Elle a les mains en sang. Ses vêtements en lambeaux, la peau déchiquetée, la chair meurtrie par les brûlures, au milieu des ronces elle avance, cherche, se débat, cherche encore les racines de l’improbable, tend en vain ses mains vides à la rencontre de quelque chose à arracher, à broyer. Le ciel est de plomb, l’air chargé d’une fumée âcre, épaisse, envahissante. Le soleil ne se montrera jamais plus. Les flammes dévorent les quelques survivants de la parcelle. Une braise mal éteinte, une étincelle quelconque, une soudaine bourrasque? Qu’importe. Le résultat est là. Elle lève le visage, les yeux hagards, le sang figé en de lentes trainées de douleur. Non! La douleur sera pour plus tard. Les épines mordent, elle ne sent rien. Elle invective le ciel d’au moins laisser pleurer les nuages. Rien ne vient. L’eau n’arrivera que trop tard. Lever un membre, bouger un muscle, avancer quand même. Oublier le vide qui s’étend, quelque soit la fournaise, quelque soit la brûlure dans les poumons. La fumée pique ses yeux secs, envahi sa gorge desséchée. Arracher les ronces encore, déblayer le chemin, trouver l’espace nécessaire. Déployer sa rage, sa force, son énergie autant que celles du vent, que celles des flammes. Que tout brûle? Soit! Mais l’empêcher de s’étendre. L’arracher, elle, puis aller éteindre, s’en débarrasser avant que son venin ne se répande… La terre en est déjà imprégnée, la sève coule à l’envers.

La fleur luit de tous ses feux, reflétant le brasier qui l’entoure. Doucement, peu à peu, simplement, elle instille à la terre la sève viciée par la fumée et les flammes. Mais elle ne brûle pas.  Processus sans fin. Chaque battement, chaque saignée, craquèlent, morcèlent un peu plus le sol, transforment peu à peu la forêt sauvage en une terre pétrifiée. Immobilisée dans le buisson qui l’enserre la femme hésite, attend. La douleur se réveille, il faut accélérer. Arracher la fleur? Le pourra-t’elle? Serait-ce suffisant? Où irait le venin? Aller éteindre les foyers? Limiter l’incendie? Fichus nuages. Au loin un feulement se fait entendre, rauque, enragé. Un murmure au cœur de l’être lacéré:

“Je sais, ma belle, ils ont ressortis le fouet.”

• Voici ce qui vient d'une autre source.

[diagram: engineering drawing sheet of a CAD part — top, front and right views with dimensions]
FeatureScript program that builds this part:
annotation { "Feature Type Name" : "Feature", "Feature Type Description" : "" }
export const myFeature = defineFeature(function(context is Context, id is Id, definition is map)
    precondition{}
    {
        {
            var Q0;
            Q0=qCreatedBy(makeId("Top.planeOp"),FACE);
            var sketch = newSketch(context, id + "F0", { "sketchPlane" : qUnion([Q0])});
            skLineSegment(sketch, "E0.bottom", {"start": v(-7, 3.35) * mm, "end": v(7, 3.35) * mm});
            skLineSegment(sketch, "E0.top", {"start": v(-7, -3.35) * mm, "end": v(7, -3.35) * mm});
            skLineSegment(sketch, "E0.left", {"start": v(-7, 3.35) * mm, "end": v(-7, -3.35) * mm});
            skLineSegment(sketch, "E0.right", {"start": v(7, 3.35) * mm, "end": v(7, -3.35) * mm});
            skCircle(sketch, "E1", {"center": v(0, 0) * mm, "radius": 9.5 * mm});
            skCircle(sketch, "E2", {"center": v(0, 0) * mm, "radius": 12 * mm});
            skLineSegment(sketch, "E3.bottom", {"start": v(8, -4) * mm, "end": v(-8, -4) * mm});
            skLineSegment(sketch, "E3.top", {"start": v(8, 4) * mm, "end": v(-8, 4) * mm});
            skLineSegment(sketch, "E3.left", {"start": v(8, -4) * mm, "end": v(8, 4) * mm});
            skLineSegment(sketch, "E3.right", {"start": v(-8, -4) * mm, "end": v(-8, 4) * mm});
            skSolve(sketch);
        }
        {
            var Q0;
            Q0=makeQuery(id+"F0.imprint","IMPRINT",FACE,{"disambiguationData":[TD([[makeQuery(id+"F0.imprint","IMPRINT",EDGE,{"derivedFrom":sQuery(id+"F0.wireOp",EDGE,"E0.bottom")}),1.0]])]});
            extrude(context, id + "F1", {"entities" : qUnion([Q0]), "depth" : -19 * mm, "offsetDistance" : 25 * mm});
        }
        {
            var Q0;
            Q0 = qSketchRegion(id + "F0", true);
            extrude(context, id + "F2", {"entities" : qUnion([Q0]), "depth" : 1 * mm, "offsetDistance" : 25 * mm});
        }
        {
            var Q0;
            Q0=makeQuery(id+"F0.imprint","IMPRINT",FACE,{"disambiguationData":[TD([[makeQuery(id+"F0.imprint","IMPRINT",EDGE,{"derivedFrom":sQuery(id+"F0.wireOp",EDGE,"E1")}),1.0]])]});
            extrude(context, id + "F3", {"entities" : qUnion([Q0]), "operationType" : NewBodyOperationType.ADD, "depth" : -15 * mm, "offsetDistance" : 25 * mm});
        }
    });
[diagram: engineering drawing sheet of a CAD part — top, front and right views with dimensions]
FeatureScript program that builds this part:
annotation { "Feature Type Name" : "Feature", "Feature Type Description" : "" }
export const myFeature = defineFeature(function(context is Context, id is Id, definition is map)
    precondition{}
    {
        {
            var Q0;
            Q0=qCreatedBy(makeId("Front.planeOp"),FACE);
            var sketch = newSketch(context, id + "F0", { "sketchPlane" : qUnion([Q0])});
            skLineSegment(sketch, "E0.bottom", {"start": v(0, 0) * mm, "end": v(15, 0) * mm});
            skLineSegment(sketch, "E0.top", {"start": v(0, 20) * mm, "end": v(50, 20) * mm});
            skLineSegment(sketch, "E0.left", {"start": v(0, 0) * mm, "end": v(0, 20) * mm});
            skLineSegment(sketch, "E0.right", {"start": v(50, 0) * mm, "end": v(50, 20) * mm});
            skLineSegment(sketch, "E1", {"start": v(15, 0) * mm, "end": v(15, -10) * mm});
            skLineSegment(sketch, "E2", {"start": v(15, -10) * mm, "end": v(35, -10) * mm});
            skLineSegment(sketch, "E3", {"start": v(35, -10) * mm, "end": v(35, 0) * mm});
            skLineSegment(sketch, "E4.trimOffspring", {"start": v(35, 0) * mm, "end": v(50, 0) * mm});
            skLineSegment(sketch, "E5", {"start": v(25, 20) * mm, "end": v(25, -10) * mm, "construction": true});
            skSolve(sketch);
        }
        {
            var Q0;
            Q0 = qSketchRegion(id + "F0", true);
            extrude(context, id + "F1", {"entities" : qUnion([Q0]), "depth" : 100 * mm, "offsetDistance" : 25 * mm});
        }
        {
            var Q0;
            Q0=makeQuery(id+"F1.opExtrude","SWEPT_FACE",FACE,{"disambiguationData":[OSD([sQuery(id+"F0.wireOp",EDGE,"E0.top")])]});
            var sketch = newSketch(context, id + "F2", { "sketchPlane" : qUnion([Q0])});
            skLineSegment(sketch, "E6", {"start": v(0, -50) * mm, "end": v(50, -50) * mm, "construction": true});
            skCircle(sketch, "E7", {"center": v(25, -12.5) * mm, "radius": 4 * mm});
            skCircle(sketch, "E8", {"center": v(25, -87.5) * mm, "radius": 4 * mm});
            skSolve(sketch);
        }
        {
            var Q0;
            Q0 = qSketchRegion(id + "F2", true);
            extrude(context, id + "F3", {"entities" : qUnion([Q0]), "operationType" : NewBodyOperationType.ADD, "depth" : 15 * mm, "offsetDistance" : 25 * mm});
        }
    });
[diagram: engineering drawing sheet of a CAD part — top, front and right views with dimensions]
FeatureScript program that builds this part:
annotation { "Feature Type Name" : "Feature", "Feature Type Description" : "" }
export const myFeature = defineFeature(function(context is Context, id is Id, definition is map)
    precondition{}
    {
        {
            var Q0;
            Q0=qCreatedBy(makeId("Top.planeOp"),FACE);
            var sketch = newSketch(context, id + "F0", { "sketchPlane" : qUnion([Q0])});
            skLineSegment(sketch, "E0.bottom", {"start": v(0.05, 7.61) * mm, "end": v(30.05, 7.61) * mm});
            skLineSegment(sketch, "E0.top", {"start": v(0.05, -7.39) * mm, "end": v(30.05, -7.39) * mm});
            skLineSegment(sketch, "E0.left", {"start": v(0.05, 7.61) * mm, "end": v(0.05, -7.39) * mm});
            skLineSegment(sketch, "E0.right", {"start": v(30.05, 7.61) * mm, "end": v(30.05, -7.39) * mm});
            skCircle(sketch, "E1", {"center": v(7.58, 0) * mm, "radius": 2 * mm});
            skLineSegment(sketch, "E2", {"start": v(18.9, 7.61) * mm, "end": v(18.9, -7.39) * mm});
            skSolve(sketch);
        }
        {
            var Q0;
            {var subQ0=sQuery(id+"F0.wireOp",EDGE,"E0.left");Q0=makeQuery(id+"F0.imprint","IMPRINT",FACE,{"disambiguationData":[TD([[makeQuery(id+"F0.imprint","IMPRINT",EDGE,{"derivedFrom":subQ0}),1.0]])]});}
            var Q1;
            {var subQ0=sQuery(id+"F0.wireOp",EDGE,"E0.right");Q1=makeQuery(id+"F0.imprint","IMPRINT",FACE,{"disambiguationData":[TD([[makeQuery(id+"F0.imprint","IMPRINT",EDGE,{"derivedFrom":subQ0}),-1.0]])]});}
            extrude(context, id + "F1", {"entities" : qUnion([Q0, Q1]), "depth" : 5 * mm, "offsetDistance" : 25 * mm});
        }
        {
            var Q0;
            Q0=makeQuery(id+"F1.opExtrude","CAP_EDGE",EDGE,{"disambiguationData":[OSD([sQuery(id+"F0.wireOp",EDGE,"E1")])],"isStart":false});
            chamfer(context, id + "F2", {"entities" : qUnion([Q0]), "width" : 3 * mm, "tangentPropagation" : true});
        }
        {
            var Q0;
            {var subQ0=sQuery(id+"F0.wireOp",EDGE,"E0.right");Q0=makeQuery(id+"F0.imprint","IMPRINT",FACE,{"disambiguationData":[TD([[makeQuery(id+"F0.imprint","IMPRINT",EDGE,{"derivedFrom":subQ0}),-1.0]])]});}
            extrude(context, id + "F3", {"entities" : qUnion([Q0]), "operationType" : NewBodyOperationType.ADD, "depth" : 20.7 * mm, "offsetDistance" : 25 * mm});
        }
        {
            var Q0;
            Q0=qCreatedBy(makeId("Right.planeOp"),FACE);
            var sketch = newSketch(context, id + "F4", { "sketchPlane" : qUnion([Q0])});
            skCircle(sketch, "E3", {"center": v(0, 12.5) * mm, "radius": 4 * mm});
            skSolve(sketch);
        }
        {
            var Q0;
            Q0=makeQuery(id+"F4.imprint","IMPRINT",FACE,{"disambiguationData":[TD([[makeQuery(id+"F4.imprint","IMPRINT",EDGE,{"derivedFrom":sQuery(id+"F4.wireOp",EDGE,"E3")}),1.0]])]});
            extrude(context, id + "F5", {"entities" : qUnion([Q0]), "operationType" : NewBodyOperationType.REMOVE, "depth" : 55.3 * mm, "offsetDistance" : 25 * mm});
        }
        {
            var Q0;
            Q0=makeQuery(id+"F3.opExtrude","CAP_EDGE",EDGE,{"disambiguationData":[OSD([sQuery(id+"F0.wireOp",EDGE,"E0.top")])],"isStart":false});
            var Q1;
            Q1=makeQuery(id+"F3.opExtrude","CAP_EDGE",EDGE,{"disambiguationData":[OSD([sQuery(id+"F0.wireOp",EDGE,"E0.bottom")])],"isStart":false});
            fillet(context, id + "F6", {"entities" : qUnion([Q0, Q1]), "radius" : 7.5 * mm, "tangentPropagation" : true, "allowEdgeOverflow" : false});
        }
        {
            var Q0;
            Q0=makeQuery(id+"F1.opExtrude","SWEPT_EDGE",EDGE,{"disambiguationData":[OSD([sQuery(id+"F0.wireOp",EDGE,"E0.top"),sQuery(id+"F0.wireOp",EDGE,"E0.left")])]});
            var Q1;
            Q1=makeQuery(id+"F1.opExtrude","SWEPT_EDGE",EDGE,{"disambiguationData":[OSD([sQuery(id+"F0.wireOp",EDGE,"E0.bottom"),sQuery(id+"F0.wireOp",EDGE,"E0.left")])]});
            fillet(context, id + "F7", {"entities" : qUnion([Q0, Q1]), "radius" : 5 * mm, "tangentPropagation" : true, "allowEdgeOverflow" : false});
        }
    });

Un instant, un rien, la parcelle brûle, oui, mais la voilà transposée. Un jardin au grand soleil de mai, quelques brins de muguet. La bise est douce, un ruisseau coule calmement au cœur du terrain. La source s’en était tarie et le voilà présent avec plus de vigueur qu’auparavant. Le cadre est idyllique. Elle regarde ses mains blessées, essuie le sang de son mieux, les cache derrière son dos. Un pas, un autre, en bordure du jardin. Nouveau feulement. Elle soupire. Un pas, un autre, entrons, sur un joli sentier dessiné, balisé, connu. Vague regard autour d’elle, des endroits où trouver le repos, une fontaine où se désaltérer, un bassin pour batifoler, tout à l’air si parfait. Dommage. Dommage d’avoir dû remplacer l’herbe par de la synthétique, dommage que la fontaine s’écaille, dommage que le sentier soit immuable, que l’eau ait le goût du chlore utilisé pour redevenir potable, que le ruisseau charrie des flots marrons du sable qui bouche encore sa source. Le muguet ne suffit pas. Elle se détourne du jardin.

“Plus tard. Peut-être. Ramène moi au feu.”

Flammes, ronces, venin, et toujours la douleur et toujours le vide qui glace. Les nuages se refusent encore à l’aider à circonscrire le brasier. Elle éclate de rire, retourne sentir la vie sombrer.